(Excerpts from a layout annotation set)
==*==

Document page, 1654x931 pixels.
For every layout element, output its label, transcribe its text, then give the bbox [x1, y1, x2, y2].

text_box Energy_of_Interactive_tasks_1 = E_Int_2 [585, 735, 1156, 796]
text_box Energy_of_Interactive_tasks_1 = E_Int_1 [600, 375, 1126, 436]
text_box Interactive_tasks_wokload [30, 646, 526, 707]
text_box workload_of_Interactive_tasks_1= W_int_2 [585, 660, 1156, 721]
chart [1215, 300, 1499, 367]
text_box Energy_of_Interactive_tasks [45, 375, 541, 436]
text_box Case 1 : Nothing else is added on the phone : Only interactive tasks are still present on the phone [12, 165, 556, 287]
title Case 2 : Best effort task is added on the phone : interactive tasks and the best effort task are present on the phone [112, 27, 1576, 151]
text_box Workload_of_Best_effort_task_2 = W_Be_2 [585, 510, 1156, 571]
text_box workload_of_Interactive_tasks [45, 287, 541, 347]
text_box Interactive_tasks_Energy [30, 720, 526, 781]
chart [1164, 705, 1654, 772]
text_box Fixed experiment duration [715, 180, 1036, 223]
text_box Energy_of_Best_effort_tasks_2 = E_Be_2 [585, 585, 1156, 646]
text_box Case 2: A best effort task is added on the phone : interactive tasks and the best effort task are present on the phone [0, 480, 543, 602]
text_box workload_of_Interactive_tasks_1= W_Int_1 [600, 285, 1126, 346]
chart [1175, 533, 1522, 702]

==*==

• **PROBLEM DESCRIPTION**
Rewrite the records above with "on the phone" changed to "on the device" wherever it occurs. Leave everything else unchanged.

• **SOLUTION TO THIS EXERCISE**
Document page, 1654x931 pixels.
For every layout element, output its label, transcribe its text, then give the bbox [x1, y1, x2, y2].

text_box Energy_of_Interactive_tasks_1 = E_Int_2 [585, 735, 1156, 796]
text_box Energy_of_Interactive_tasks_1 = E_Int_1 [600, 375, 1126, 436]
text_box Interactive_tasks_wokload [30, 646, 526, 707]
text_box workload_of_Interactive_tasks_1= W_int_2 [585, 660, 1156, 721]
chart [1215, 300, 1499, 367]
text_box Energy_of_Interactive_tasks [45, 375, 541, 436]
text_box Case 1 : Nothing else is added on the device : Only interactive tasks are still present on the device [12, 165, 556, 287]
title Case 2 : Best effort task is added on the device : interactive tasks and the best effort task are present on the device [112, 27, 1576, 151]
text_box Workload_of_Best_effort_task_2 = W_Be_2 [585, 510, 1156, 571]
text_box workload_of_Interactive_tasks [45, 287, 541, 347]
text_box Interactive_tasks_Energy [30, 720, 526, 781]
chart [1164, 705, 1654, 772]
text_box Fixed experiment duration [715, 180, 1036, 223]
text_box Energy_of_Best_effort_tasks_2 = E_Be_2 [585, 585, 1156, 646]
text_box Case 2: A best effort task is added on the device : interactive tasks and the best effort task are present on the device [0, 480, 543, 602]
text_box workload_of_Interactive_tasks_1= W_Int_1 [600, 285, 1126, 346]
chart [1175, 533, 1522, 702]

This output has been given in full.